Inko used to allow you to write code such as this:

impl Array {
  fn foo(...) if T: SomeTrait { ... }
}

This was removed in favour of moving the if to the impl as a whole, rather than a specific method. For traits this can lead to a problem where a method can't be defined in the trait if it needs more requirements than the trait as a whole. The prime example of this is String.join: it requires an iterator that yields ToString values, but we can't express that in the definition of the Iter trait. This inconsistency is a bit odd, especially given to_array is defined on the Iter trait. If we were to allow if on methods again, join would just be an instance method on Iter with the signature fn pub move join(with: String) -> String if T: ToString { ... }.

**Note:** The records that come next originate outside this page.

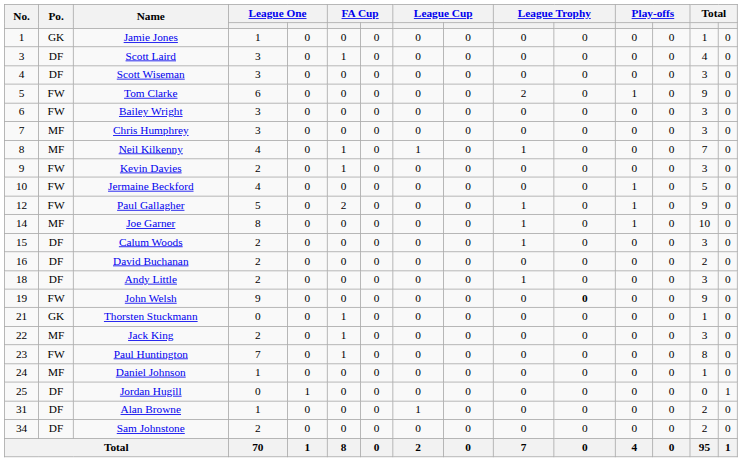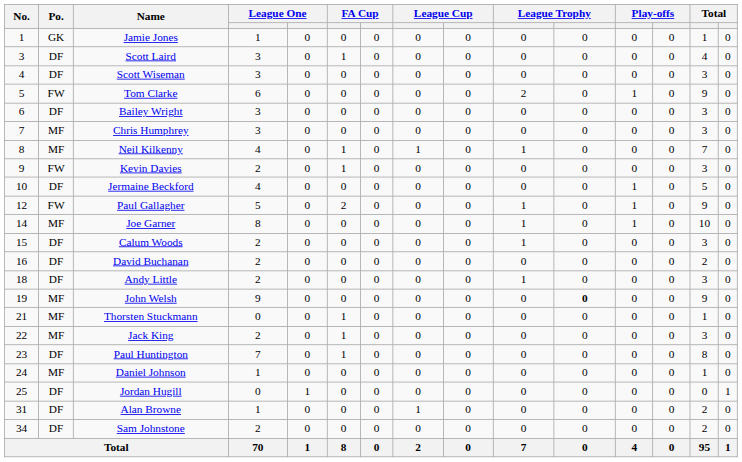Bailey Wright | Po.: FW -> DF
Jermaine Beckford | Po.: FW -> DF
John Welsh | Po.: FW -> MF
Thorsten Stuckmann | Po.: GK -> MF
Paul Huntington | Po.: FW -> DF
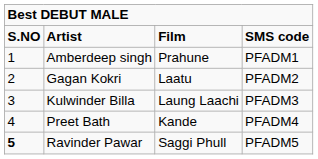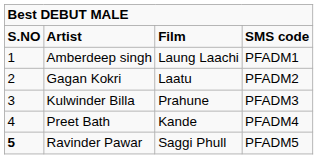Amberdeep singh | column 3: Prahune -> Laung Laachi
Kulwinder Billa | column 3: Laung Laachi -> Prahune
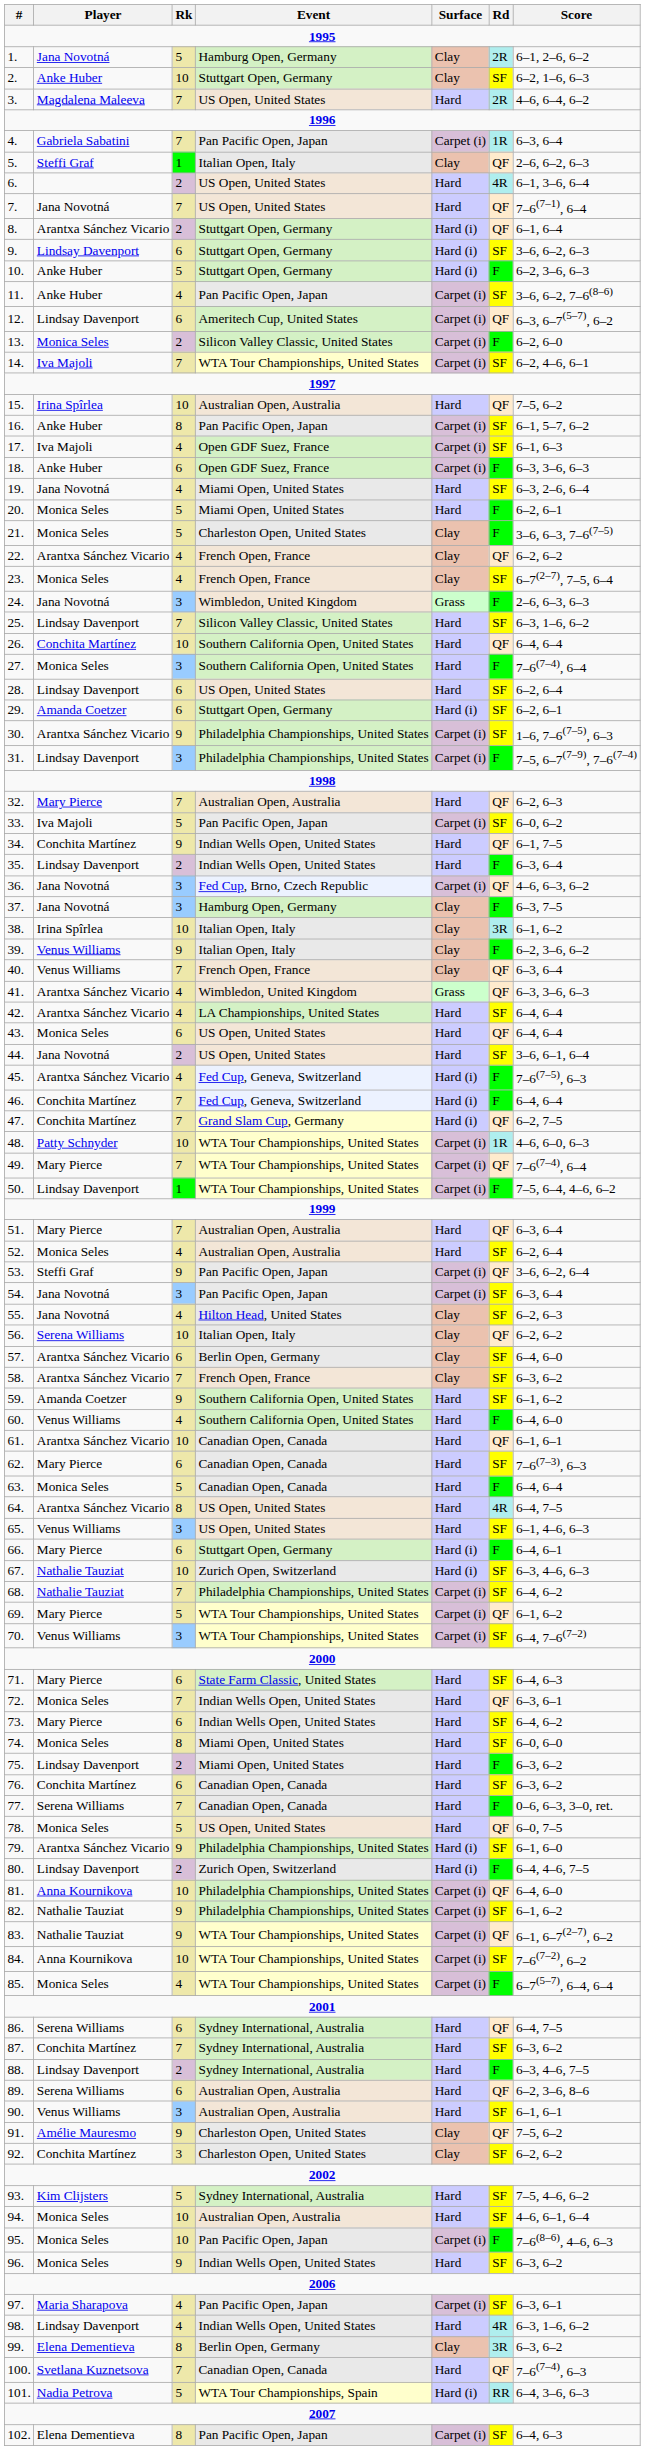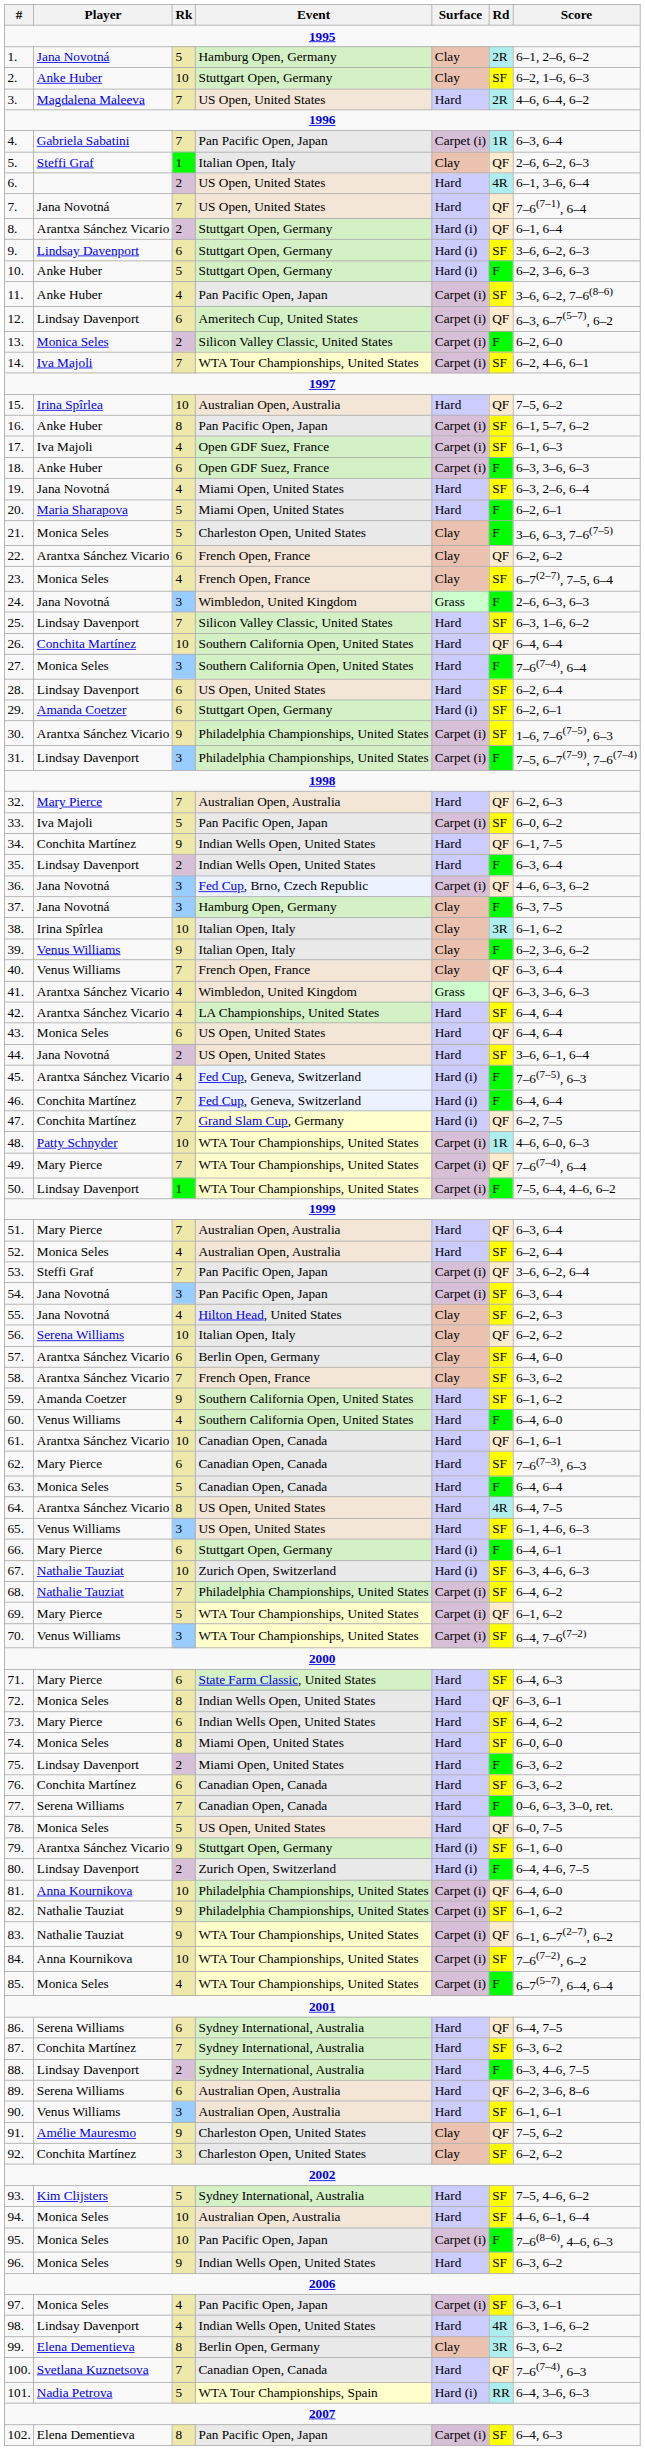20. | Player: Monica Seles -> Maria Sharapova
22. | Rk: 4 -> 6
53. | Rk: 9 -> 7
72. | Rk: 7 -> 8
79. | Event: Philadelphia Championships, United States -> Stuttgart Open, Germany
97. | Player: Maria Sharapova -> Monica Seles
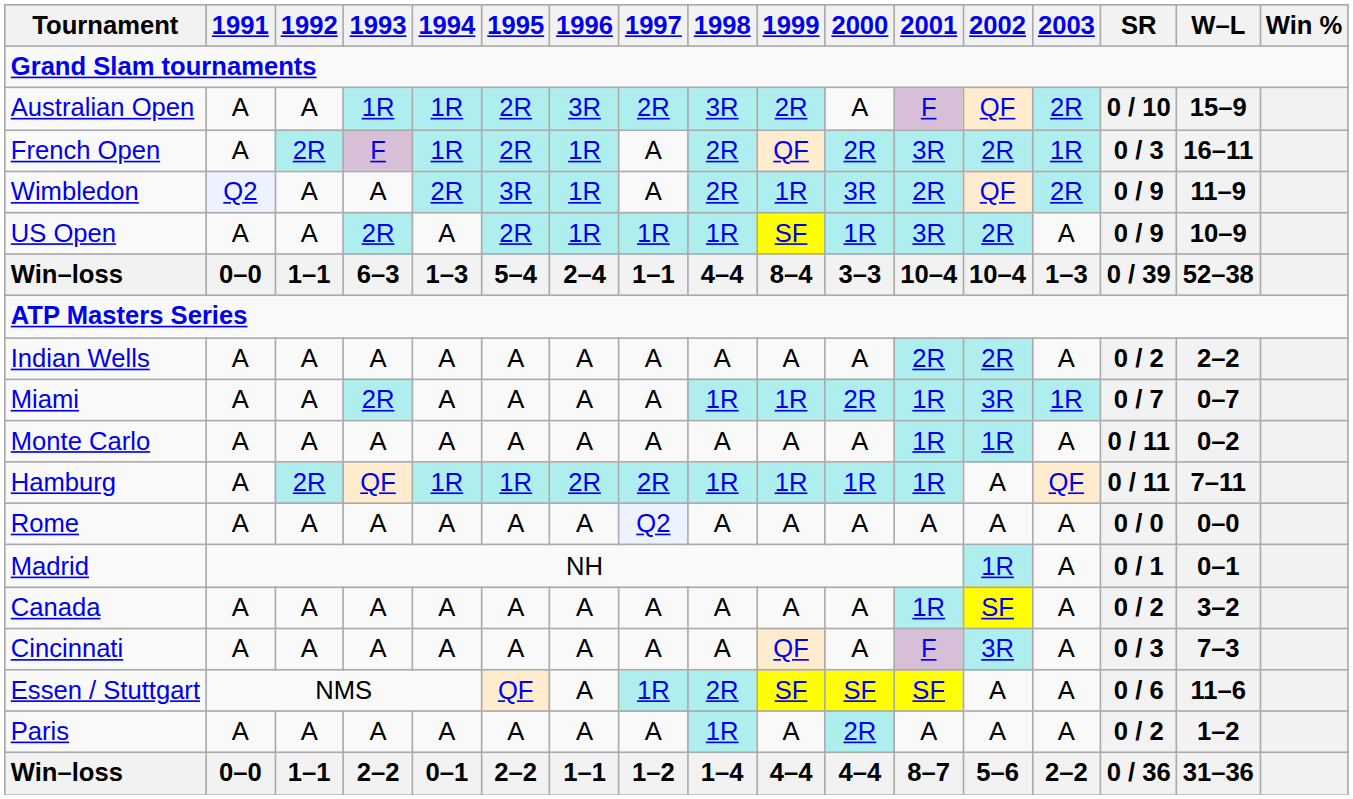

Implementation wise, if a method in a trait were to specify any type parameter bounds, and so does the implementation of the trait, then the final bounds are the union of the two. Duplicate requirements are ignored as to allow code such as this:

trait Foo[T] {
  fn whatever if T: Bla { ... }
}

class Bar[B] { ... }

impl Foo for Bar if B: Bla + Quix {
  fn whatever { ... }
}

If the implemented method doesn't specify any bounds, it inherits them from the trait, meaning you can't remove bounds. If an if is specified, then the bounds are the result of the union of the method definition in the trait, the bounds of the impl, and the bounds of the method implementation:

trait Foo[T] {
  fn whatever if T: A { ... }
}

class Bar[T] { ... }

impl Foo for Bar if T: B {
  fn whatever if T: C { ... }
}

Here Bar.whatever has the bounds T: A + B + C.